Under current law, employees who may have felt pressured to sign such cards nevertheless have the right to vote against the union in the privacy of the election booth — just as people who felt pressured to tell their GOP neighbors and relatives they were voting for McCain were free on Election Day to cast their vote for (now-President) Obama, or vice versa. But if the “Free Choice” Act becomes law … these authorizations will be more likely to be signed in the context of union organizers and fellow employees pressuring employees. The employees may well feel they have no choice but to disclose whether or not they support the union.

Arbitration of labor disputes is a well established part of U.S. labor relations, but almost always the arbitrator is confined to interpreting and applying terms of a collective bargaining agreement, not creating those terms in the first place. This is a huge difference.

The Employee Free Choice Act Addresses a Real Problem — Unfair Labor Practices — But Card Check and Interest Arbitration Are the Wrong Solutions.

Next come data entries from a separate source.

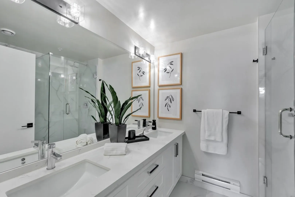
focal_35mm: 16
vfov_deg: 75.1
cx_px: 148
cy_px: 98
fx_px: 128
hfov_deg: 98.2
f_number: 8
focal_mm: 15.6
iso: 400
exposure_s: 1/13
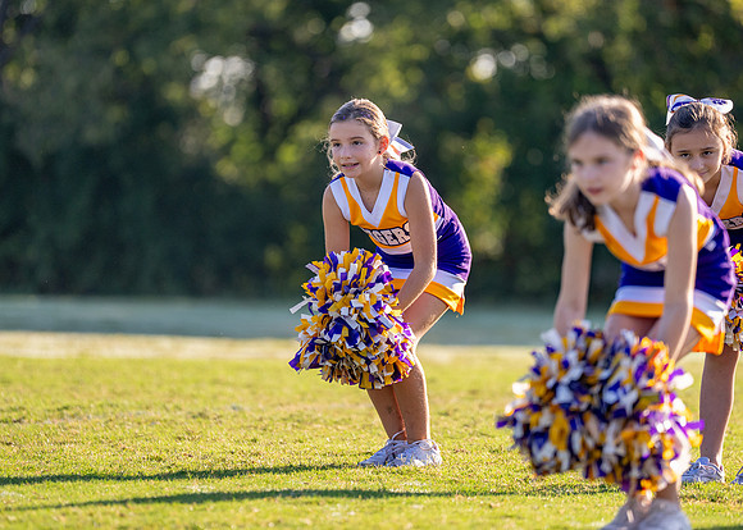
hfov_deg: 7.4
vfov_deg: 5.3
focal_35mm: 273
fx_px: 5765
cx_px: 401
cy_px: 232
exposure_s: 1/2000
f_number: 2.8
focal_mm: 200
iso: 400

One thing George stresses in his comments on Jessica’s piece is that, while not as common as labor leaders claim, employers do commit unfair labor practices and they do pressure employees against joining unions. Explaining that under current law, employees sign cards or petitions to trigger a secret-ballot election, George said:

In the eyes of EFCA supporters, they are restoring free choice by eliminating [the] period between card signing and election in which employees are open to maximum employer influence, both lawful and unlawful (influence through campaign letters and forced attendance meetings being generally lawful; coercion and intimidation being unlawful, but not uncommon).

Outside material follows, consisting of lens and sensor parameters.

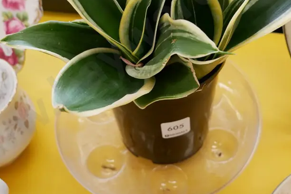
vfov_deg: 22.6
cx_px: 148
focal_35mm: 59
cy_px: 32
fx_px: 477
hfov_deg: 33.9
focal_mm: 17
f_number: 4
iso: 800
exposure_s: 1/60
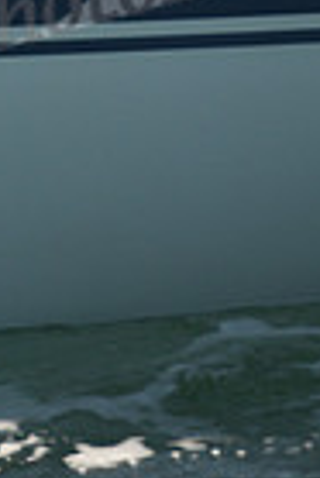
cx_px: -236
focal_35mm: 833
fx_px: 11078
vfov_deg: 2.5
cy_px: -506
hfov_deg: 1.7
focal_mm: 200
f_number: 5
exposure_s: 1/800
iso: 250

Rather than taking a hard line against the entire EFCA bill, George urges business leaders to be more moderate in their approach:

It is important for the business community to press hard, but do so in a way that recognizes that as a matter of federal law collective bargaining is deemed central to American labor policy, and that it may in fact help some workers in these times. The fundamentals of the National Labor Relations Act were, after all, passed as part of the New Deal — precisely for the reasons the EFCA may now look attractive.

Business opposition should also realistically recognize that the law could in fact use some reforms to improve enforcement and streamline a cumbersome process.

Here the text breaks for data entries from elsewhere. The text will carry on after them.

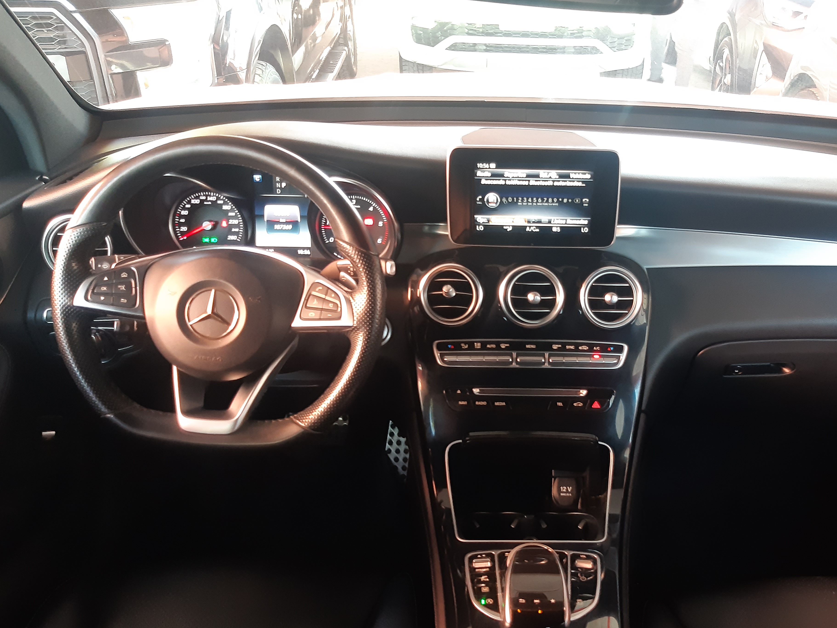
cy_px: 353
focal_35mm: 33
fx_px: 798
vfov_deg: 42.9
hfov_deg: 54.7
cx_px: 523
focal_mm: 3.92
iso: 250
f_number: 1.7
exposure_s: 1/25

A successful compromise that does not give the unions all that they ask for would, I think, be in the best interests of the new administration and the country, and I think moderate business voices will be heard and considered by the Obama people just as much as the traditional Democratic Big Labor constituency.

EFCA Compromises Possible?

In his comments on Jessica’s piece, George says that even some of the original Democratic supporters of the EFCA are now having second thoughts. Given the moderate tone set by the first days of Obama’s administration — and his proven willingness to listen to all sides of a debate — there may well be an opportunity to create a compromise bill that takes both labor’s and employers’ needs into account.

As George has said, there are real issues with the current system for organizing workplaces. Employers do violate current law and, in ways both legal and illegal, pressure workers against collective bargaining.

On the other hand, George and other business leaders are right: the secret ballot is a fundamental right. It’s a right we have when electing our political representatives — why would we want to take that right away from workers by implementing the proposed card check provision?

Better approaches might include holding the organizing election on neutral ground, limiting the time between the initial card collection and the organizing election, and, yes — imposing harsh penalties on anti-union coercion of employees and foot-dragging bargaining tactics.

There are probably a host of other potential solutions as well. But we won’t find them unless everyone involved — labor leaders, business leaders, attorneys like George, recruiters like Jessica, and workers and all levels of management alike — become involved in the discussion.